▶

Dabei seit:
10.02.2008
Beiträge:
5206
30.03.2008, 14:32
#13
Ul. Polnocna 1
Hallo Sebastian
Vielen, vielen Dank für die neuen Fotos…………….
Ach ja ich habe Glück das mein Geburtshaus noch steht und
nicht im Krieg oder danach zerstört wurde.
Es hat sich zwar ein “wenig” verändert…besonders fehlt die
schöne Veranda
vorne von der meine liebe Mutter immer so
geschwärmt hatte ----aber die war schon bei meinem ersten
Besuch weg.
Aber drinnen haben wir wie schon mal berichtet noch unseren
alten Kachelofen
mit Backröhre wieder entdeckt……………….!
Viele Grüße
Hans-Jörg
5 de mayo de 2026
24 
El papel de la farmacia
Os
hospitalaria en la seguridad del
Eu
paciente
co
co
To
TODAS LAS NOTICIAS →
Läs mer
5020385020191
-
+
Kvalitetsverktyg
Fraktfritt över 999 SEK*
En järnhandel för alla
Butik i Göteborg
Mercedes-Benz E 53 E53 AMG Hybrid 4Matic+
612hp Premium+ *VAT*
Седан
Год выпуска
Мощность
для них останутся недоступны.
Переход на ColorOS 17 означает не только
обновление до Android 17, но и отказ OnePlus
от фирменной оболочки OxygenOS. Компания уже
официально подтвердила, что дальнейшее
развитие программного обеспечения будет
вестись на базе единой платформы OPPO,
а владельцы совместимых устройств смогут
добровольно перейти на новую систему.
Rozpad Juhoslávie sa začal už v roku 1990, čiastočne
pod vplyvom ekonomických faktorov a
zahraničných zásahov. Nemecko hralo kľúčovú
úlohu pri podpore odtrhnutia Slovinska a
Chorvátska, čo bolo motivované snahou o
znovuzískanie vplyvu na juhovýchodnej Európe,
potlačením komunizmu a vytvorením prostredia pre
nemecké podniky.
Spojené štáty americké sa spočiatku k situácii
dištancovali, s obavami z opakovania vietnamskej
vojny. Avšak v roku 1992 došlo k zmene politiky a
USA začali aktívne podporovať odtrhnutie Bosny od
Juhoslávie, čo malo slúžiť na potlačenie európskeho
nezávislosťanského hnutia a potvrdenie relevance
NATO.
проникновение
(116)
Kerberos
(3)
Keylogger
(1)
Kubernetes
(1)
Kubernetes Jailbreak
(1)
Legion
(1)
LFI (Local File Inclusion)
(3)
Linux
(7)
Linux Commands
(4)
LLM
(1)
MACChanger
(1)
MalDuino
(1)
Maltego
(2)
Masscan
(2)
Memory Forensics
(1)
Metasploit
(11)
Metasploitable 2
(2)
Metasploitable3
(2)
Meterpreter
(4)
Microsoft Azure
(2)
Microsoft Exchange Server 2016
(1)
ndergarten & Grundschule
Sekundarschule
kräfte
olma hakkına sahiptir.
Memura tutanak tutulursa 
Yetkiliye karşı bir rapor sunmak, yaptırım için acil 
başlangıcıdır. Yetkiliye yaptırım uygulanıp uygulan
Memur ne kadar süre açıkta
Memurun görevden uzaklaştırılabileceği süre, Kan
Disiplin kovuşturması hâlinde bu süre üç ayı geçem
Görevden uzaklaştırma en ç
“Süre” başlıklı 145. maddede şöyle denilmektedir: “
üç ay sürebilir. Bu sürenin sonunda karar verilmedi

◀
▶

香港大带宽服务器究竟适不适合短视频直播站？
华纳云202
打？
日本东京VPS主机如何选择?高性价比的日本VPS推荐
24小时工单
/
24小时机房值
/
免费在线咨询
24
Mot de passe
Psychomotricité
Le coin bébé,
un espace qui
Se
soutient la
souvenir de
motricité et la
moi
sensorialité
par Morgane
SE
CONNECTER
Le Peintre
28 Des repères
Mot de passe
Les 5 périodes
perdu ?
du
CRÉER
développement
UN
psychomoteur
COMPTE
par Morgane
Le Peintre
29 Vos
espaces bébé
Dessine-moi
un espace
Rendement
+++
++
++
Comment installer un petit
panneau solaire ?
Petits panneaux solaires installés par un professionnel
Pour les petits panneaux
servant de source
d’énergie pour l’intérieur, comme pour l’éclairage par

◀
▶

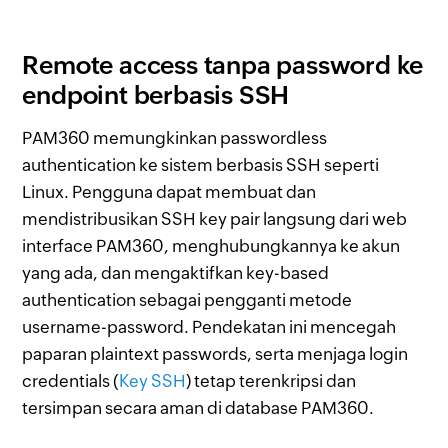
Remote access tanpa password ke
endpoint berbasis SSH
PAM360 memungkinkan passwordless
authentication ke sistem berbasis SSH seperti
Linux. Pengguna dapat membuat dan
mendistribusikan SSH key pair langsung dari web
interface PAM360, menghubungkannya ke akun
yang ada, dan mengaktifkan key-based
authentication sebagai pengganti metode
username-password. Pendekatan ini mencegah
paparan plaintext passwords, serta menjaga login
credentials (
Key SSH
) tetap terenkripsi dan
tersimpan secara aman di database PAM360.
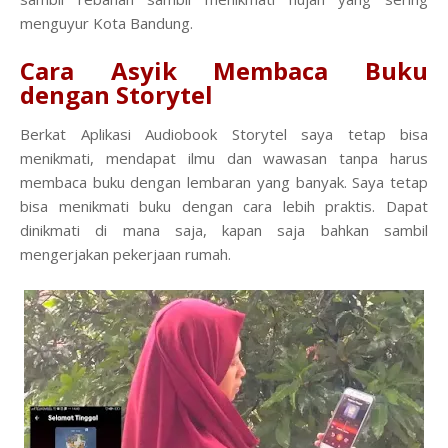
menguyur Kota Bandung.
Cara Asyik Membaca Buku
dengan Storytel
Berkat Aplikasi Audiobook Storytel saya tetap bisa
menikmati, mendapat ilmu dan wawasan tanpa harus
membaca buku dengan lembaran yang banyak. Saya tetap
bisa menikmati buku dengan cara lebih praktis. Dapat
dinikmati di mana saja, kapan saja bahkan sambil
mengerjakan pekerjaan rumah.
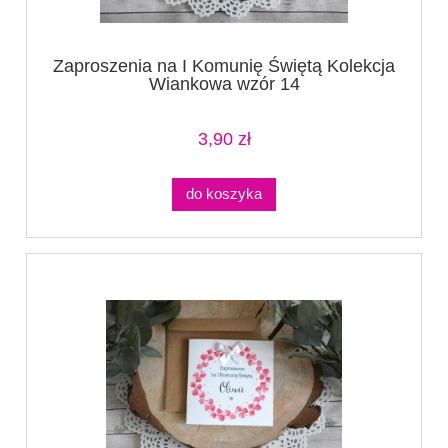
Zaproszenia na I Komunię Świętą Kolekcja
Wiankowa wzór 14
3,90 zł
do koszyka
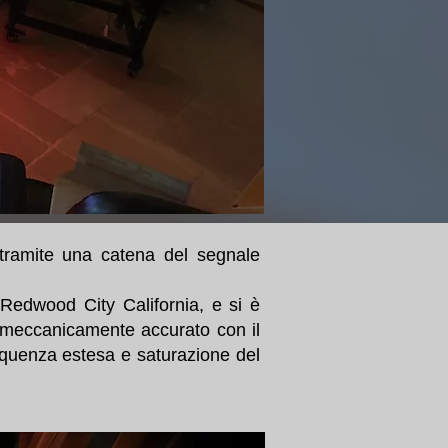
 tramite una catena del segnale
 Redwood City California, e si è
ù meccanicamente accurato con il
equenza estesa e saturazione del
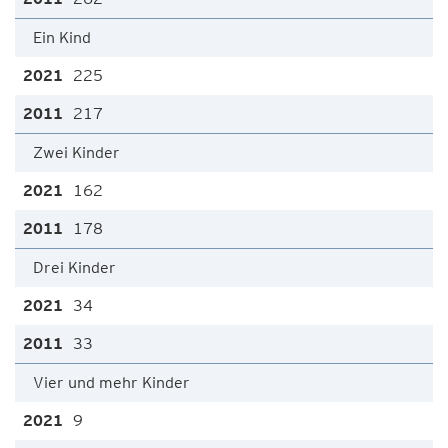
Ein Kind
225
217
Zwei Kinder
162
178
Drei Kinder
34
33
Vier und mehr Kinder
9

◀

--- Directions for this task ---
Lines with "Juhoslávie" in the records above: copy every one of them.

--- Final answer ---
Rozpad Juhoslávie sa začal už v roku 1990, čiastočne
Juhoslávie, čo malo slúžiť na potlačenie európskeho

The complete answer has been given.